- [Provided text]:
:::

Local News
Gray Academy grad Dylan Kagan first ever Gray Academy student to be given “McDonald’s Leadership Award”

By BERNIE BELLAN
The McDonald’s Leadership Award is awarded to 16 students (eight boys and eight girls) annually who “demonstrate exceptional leadership in high school sport, school, and community involvement while also maintaining a minimum of 75% average.”
McDonald’s awards each recipient a $1,000 scholarship.

The Kagan family (l-r): JAMIE, TALIA, KORI, DYLAN
Not only did Dylan maintain a 93% grade point average in Grade 12, he excelled in two different sports throughout his high school years: basketball and Ultimate (a sport that has become especially popular among under-30s and which involves throwing and catching a frisbee on a team). As well, Dylan found time to create a program called Project 2020 when he was Bar Mitzvah’d whereby basketballs were donated to inner city youth. He has continued to preside over that program and, to date, over 600 basketballs have been donated.

:::

- [Extracted information]:
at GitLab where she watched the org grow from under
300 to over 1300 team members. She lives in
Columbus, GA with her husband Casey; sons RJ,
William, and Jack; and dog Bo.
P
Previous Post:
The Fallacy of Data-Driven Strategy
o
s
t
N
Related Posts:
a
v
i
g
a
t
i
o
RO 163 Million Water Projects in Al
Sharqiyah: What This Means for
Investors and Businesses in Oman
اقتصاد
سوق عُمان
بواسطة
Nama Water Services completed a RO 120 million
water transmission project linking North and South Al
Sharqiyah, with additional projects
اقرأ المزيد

:::

- [Exercise objective]: Transcribe the stretch of the article on Dylan Kagan's award from "The Kagan family" through "have been donated.".

- [Answer area]:
The Kagan family (l-r): JAMIE, TALIA, KORI, DYLAN
Not only did Dylan maintain a 93% grade point average in Grade 12, he excelled in two different sports throughout his high school years: basketball and Ultimate (a sport that has become especially popular among under-30s and which involves throwing and catching a frisbee on a team). As well, Dylan found time to create a program called Project 2020 when he was Bar Mitzvah’d whereby basketballs were donated to inner city youth. He has continued to preside over that program and, to date, over 600 basketballs have been donated.